Since FDA cleared Cordis Cypher stent in 2003, the DES market has been on a roller-coaster ride, characterized by data questioning the safety and effectiveness of the devices compared to bare-metal stents. Those ups and downs make it tough to predict what impact Groenevelds research will have on the use of the drug-coated devices compared to bare-metal stents.
"Its hard to know what influences surgeons decisions," Groeneveld said. "From my own observation its been quite irrational; for a while almost nobody was using drug-eluting stents" in reaction to worrisome data that has been published.
"We see this kind of behavior in the stock market all the time; Im not sure its rational [in the medical arena]," he said.
In a separate study, expected to appear in the June issue of the American Heart Journal, Groeneveld found that drug-eluting stents offer cost savings during the first year after placement. Although the initial cost of the device averaging $16,000 outpaces that of a bare-metal stent, which costs about $14,000, the Penn researchers found that among patients with the drug-coated stents, 12% of those studied needed additional stents placed in the first year, compared to 15% of patients who received bare-metal stents.

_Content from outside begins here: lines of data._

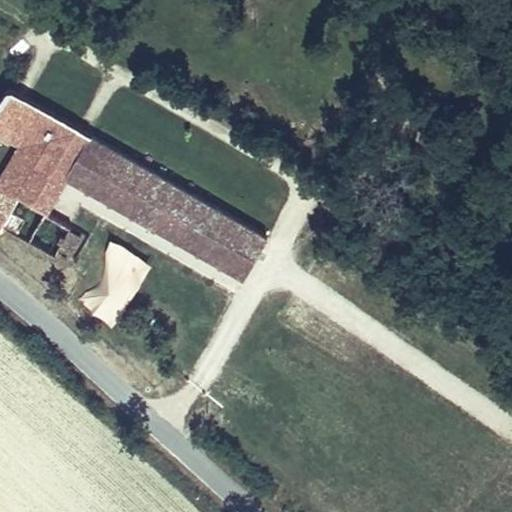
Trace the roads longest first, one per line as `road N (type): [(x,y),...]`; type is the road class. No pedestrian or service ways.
road 1 (tertiary): [(249,511),(0,285)]
road 2 (track): [(305,203),(356,208),(511,295)]
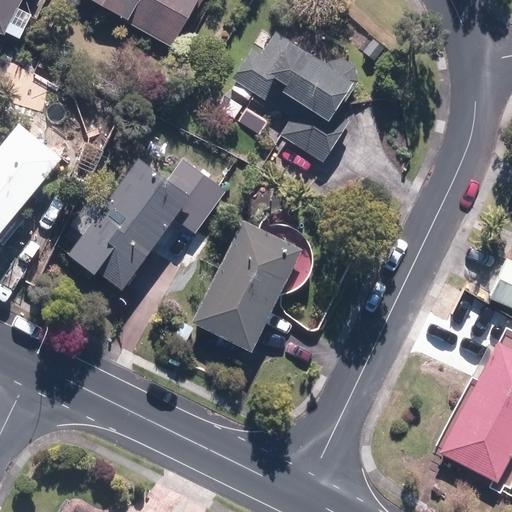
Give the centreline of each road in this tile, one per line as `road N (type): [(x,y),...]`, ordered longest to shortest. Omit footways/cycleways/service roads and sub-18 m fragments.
road 1 (residential): [(302,497),(469,142),(477,59)]
road 2 (tertiary): [(31,361),(302,497)]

Few patients in either arm required bypass surgery in the first year following stent placement, but those who received bare-metal stents were twice as likely to need the procedure, leading to an additional cost savings of $714 per DES patient. Overall, researchers found that patients with a DES each saved an average of $1,350 worth of follow-up care during the year, which projects to a total savings of roughly $100 million dollars among the 72,000 DES patients studied.
"Its clear that [DES use] reduces the number of procedures downstream, which is what [the companies] kind of promised to do," Groeneveld said.

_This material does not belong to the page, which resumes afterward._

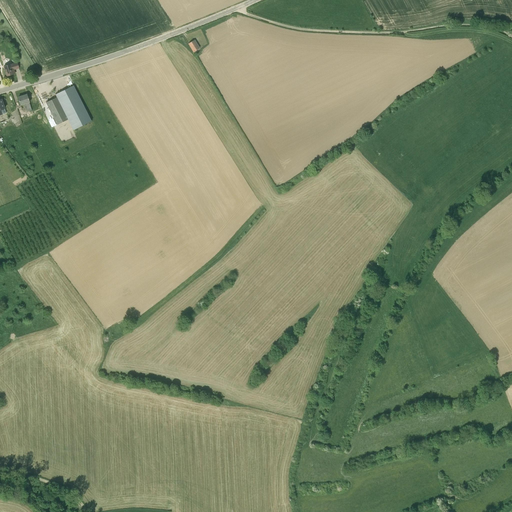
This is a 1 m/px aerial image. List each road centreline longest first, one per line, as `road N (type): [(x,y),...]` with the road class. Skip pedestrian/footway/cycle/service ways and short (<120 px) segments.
road 1 (unclassified): [(0,90),(255,0)]
road 2 (track): [(497,28),(318,30),(238,7)]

The researchers noted that future studies should focus on how drug therapies including clopidogrel and cholesterol-reducing statin drugs may play a role in outcomes and costs for both types of stent patients. Because recent evidence shows that clopidogrel therapy aimed at reducing the risk of blood clots following stent placement is an essential step for reducing "late" DES complications or failure, he theorizes that clinical outcomes for DES patients might be boosted even further when patients follow an appropriate long-term drug regimen.
The research was supported by an unrestricted grant from the Institute for Health Technology Studies (InHealth; Washington), a nonprofit organization that researches the social and economic impact of medical technology and adds evidence for evidence-based policy.